Закашлявшись, Маргитка вцепилась в растрёпанные косы и закачалась из стороны в сторону.
– Кто тебя обидел?
– спросила Дашка.
Маргитка молча, неистово затрясла головой.
– Мне ты можешь сказать?
Маргитка начала всхлипывать. Дашка погладила её по руке.
– Ладно, как хочешь. Только не кричи больше, цыгане сбегутся. Водички принести?
– Подожди!
– Маргитка вдруг мёртвой хваткой вцепилась в её локоть.
– Я уймусь, только ты не уходи! Сядь сюда, со мной!
– Да я тут, тут… - Привставшая было Дашка неловко села на смятое одеяло.
– Сколько захочешь, столько и буду сидеть. Ты, если надо, плачь, только не на весь дом. Зачем всем знать?
– Твоя правда.
Маргитка старательно высморкалась в полотенце, встала, высунулась в окно. Ветви старой ветлы доставали до подоконника, по поникшим листьям барабанил дождь. Маргитка подставила ладони под холодные капли, протёрла лицо, вернулась на постель.

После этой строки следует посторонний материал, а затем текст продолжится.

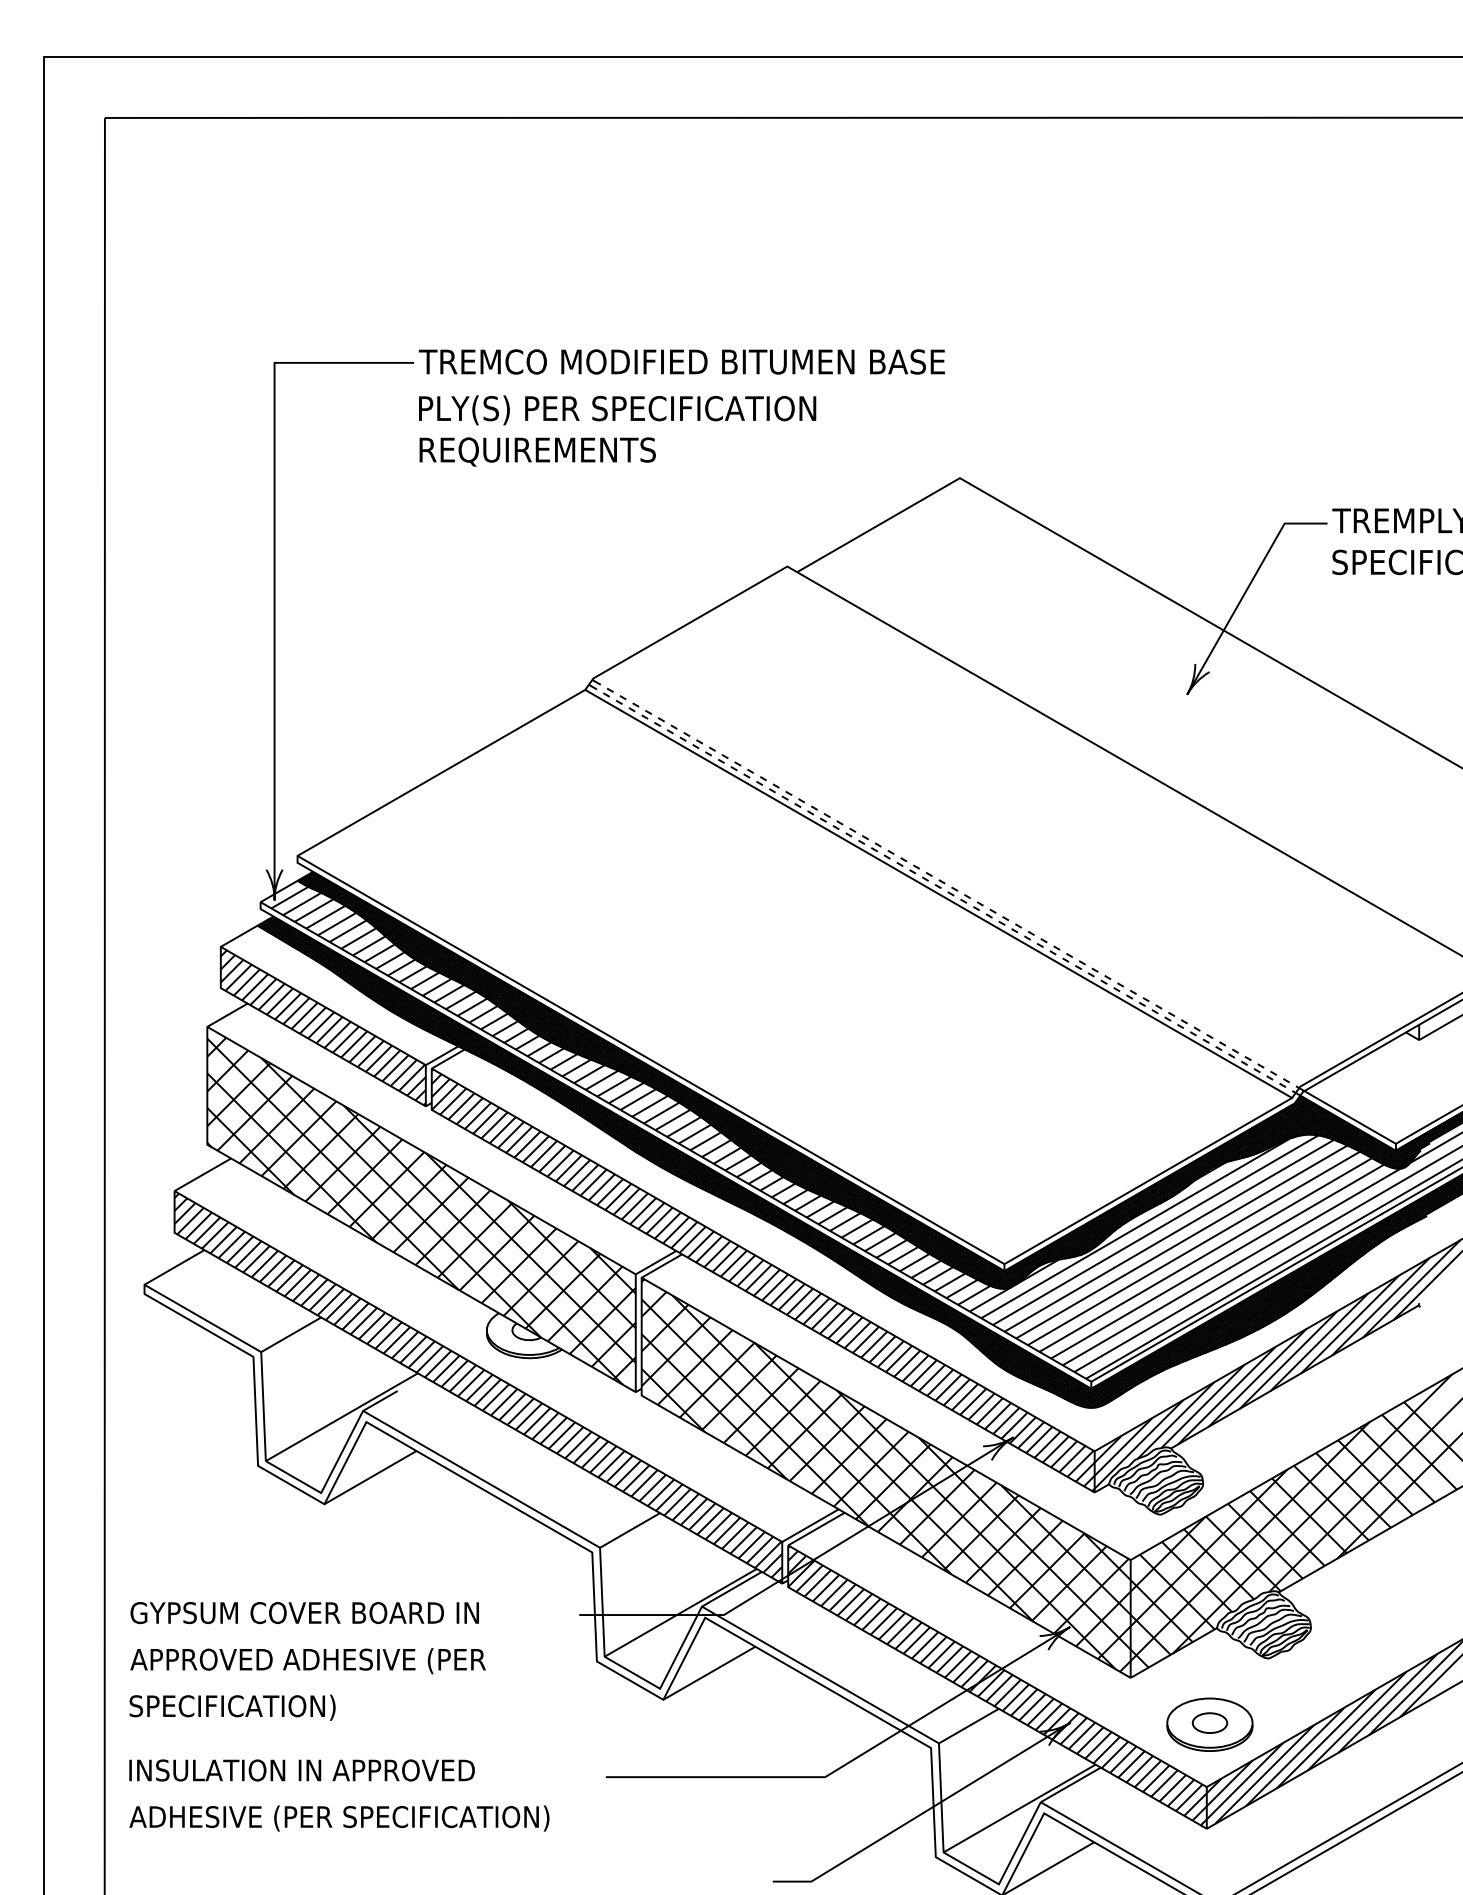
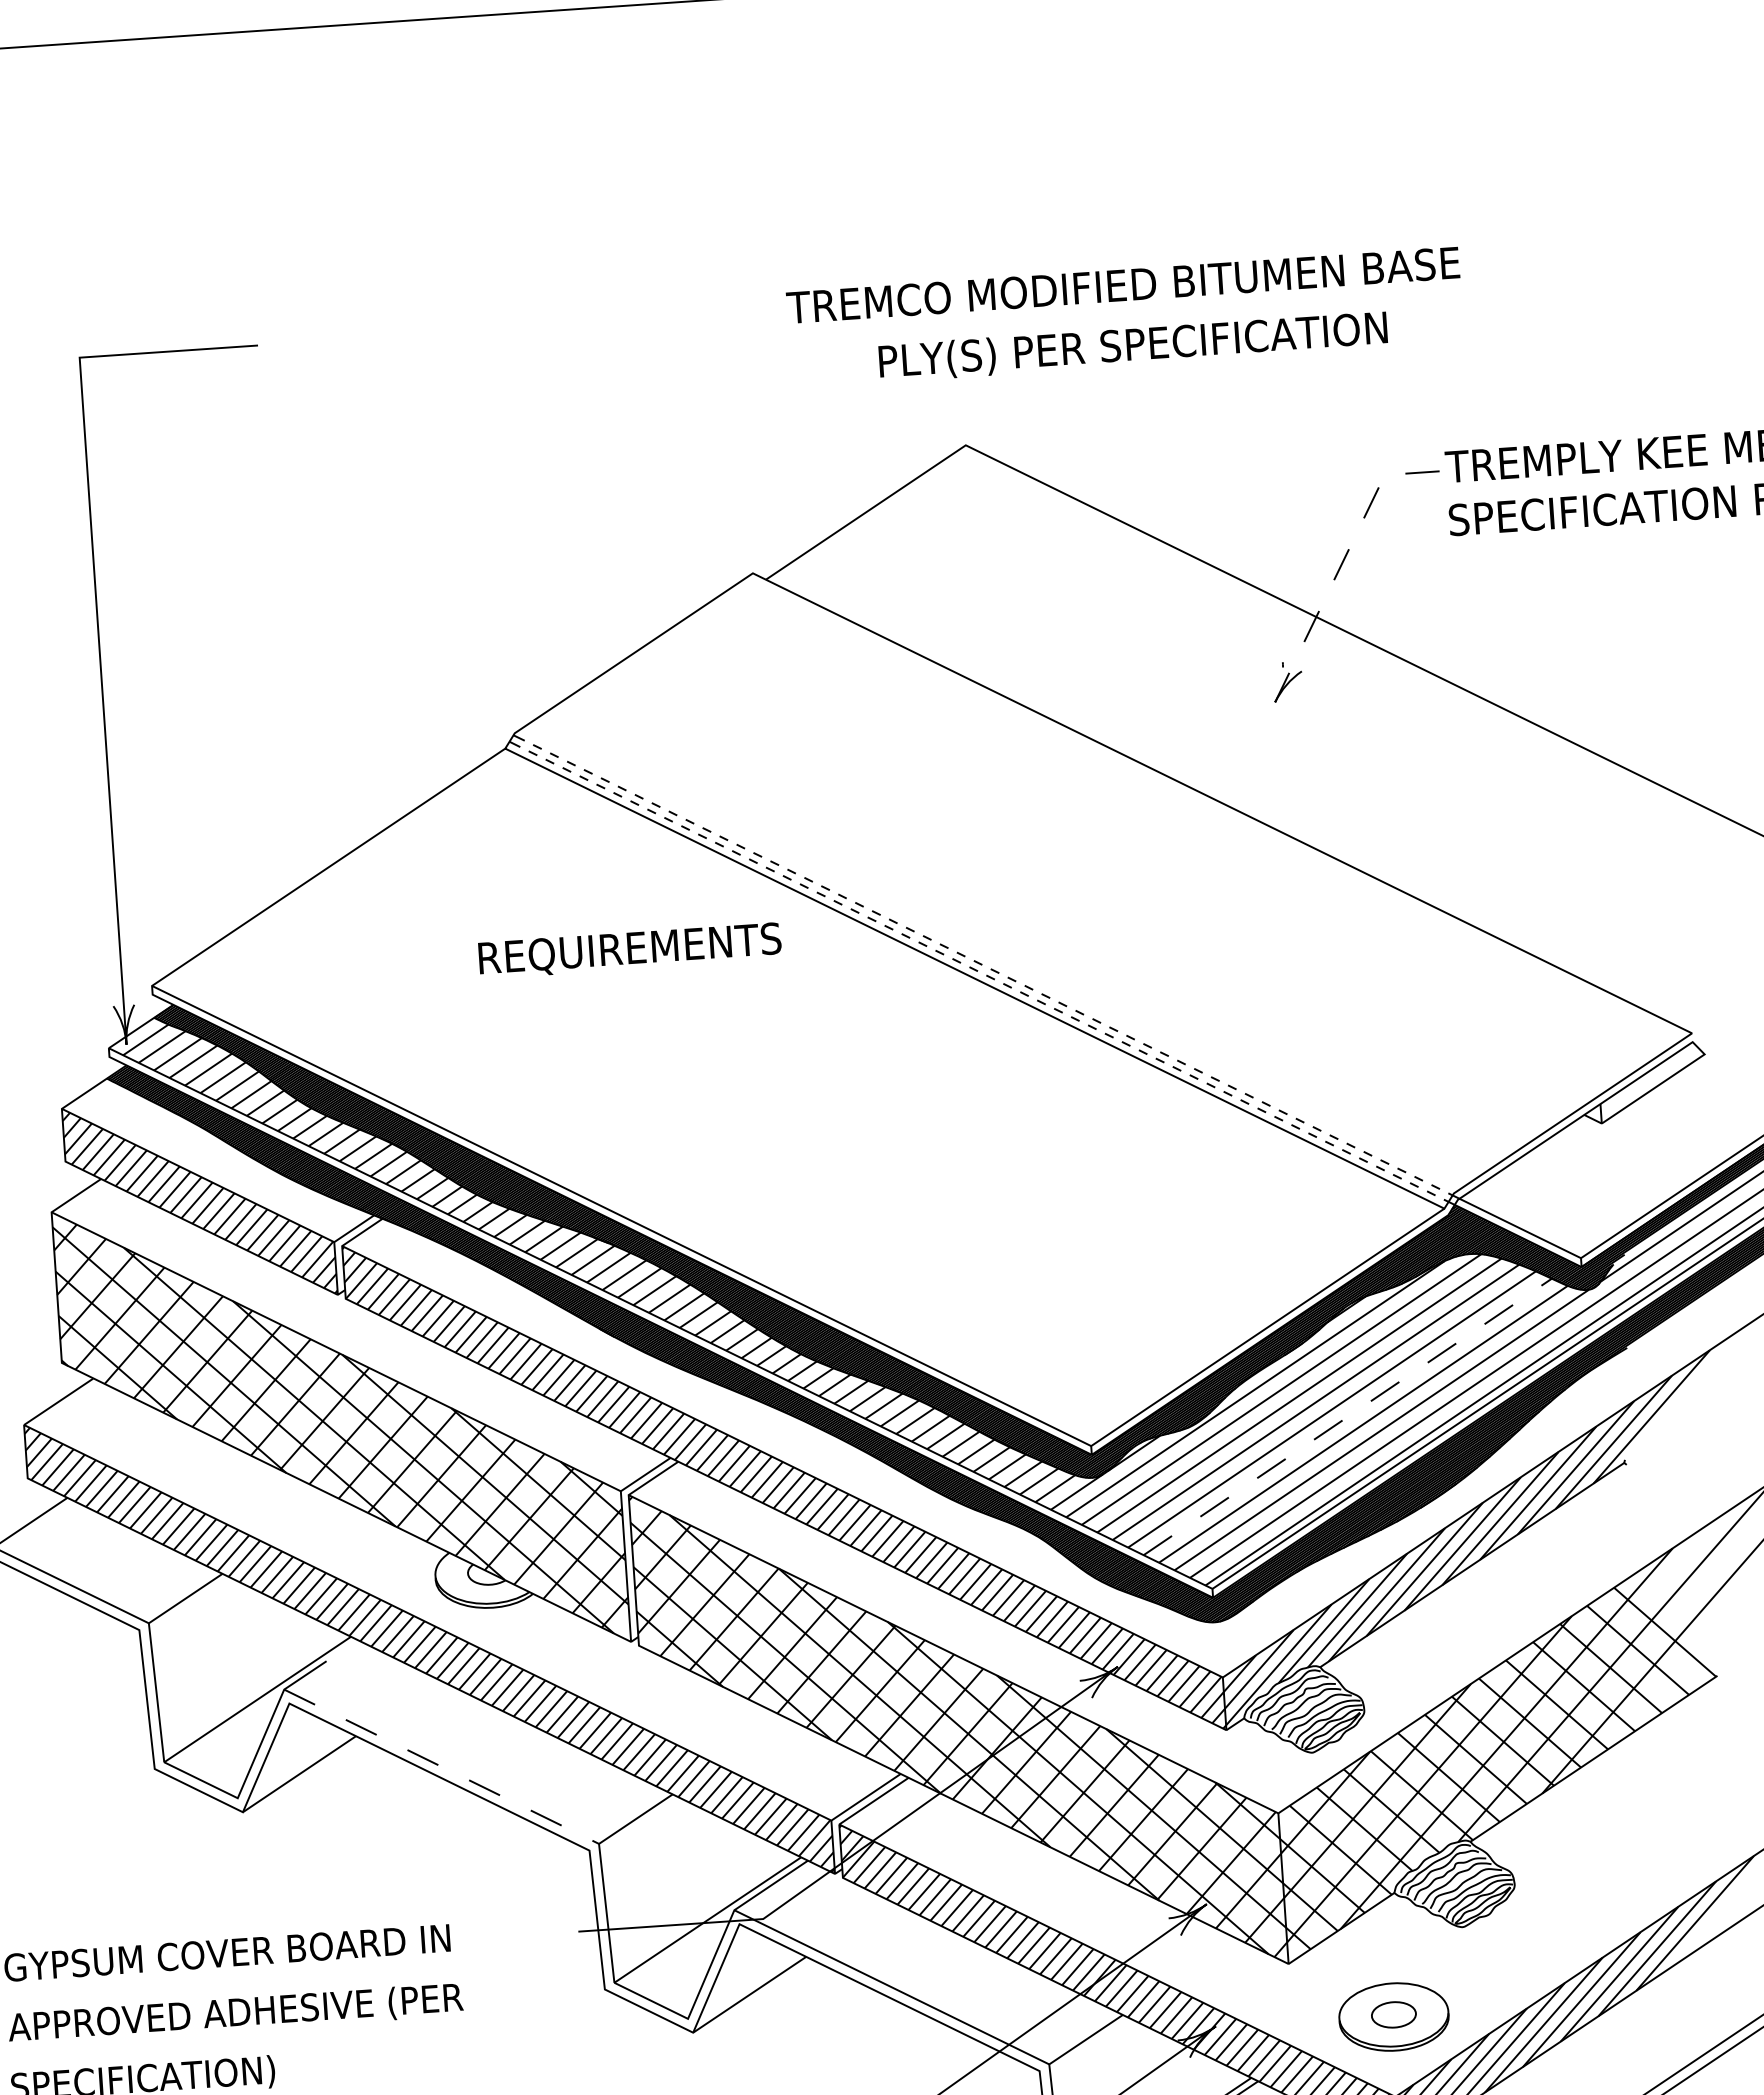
text: (681, 361) -> (1122, 284), moved
text: (617, 410) -> (1133, 347), moved
text: (537, 451) -> (629, 950), moved
line: (1236, 607) -> (1330, 586), solid -> dashed
line: (1206, 1254) -> (1348, 1416), solid -> dashed
line: (481, 1479) -> (441, 1766), solid -> dashed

– Скажи, Дашка, это… это плохо, стыдно? Что я одного цыгана больше жизни люблю?
– Что ж тут стыдного?
– А если голову совсем потеряла?
– Да это тоже не беда.
– Дашка подняла ноги на кровать, обняла колени руками.
– Он тебя обидел?
– Да! Ненавижу я его!
– А сказала - любишь.
– Дашка задумалась.
– Если любишь, то ненавидеть нельзя, наверное…
– Да? А если он… если он… - Маргитка задохнулась от возмущения.
– А если он меня плохими словами назвал всякими, а? Тогда что?
– Ну, дурак, значит.
– Дашка помолчала.
– А что, простить совсем не можешь?
– Да ведь и я ему тоже наговорила… - вздохнула Маргитка, вытирая кулаком распухший нос.
Дашка улыбнулась.
– Что же, этот цыган из наших?
– Ну-у… - насторожённо протянула Маргитка.
– Не скажешь?..
– Нет!
– Да что ты взбрыкиваешь? Как хочешь. Клещами я тяну из тебя?
Дашка встала, начала расстёгивать платье. Маргитка подошла помочь ей.
Лицо её стало напряжённым: она собиралась с мыслями.
– Слышишь, Дашка… Попросить тебя хочу.
– Говори, - отозвалась из-под платья Дашка.
– Сделай только так, как я скажу. Сейчас мы с тобой спать ляжём, а утром я потихоньку из дома уйду. Ты подождёшь, пока наши внизу соберутся, – только все-все, до единого!
– и скажешь, как будто просто так… Вот что скажешь: "На Калитниковском сегодня солнышко, можно зябликов ловить".